**INSTRUCTION:** Repeat everything in the listing exactly, except for the images.

**MATERIAL PROVIDED:**
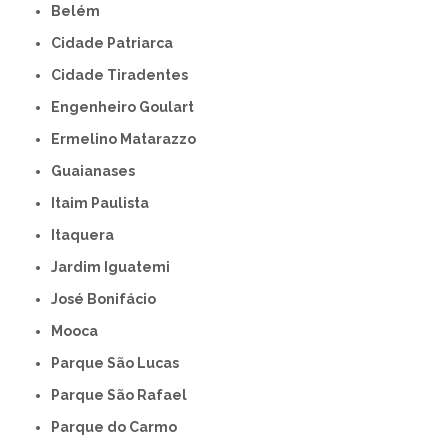
Belém
Cidade Patriarca
Cidade Tiradentes
Engenheiro Goulart
Ermelino Matarazzo
Guaianases
Itaim Paulista
Itaquera
Jardim Iguatemi
José Bonifácio
Mooca
Parque São Lucas
Parque São Rafael
Parque do Carmo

**TASK ANSWER:**
Belém
Cidade Patriarca
Cidade Tiradentes
Engenheiro Goulart
Ermelino Matarazzo
Guaianases
Itaim Paulista
Itaquera
Jardim Iguatemi
José Bonifácio
Mooca
Parque São Lucas
Parque São Rafael
Parque do Carmo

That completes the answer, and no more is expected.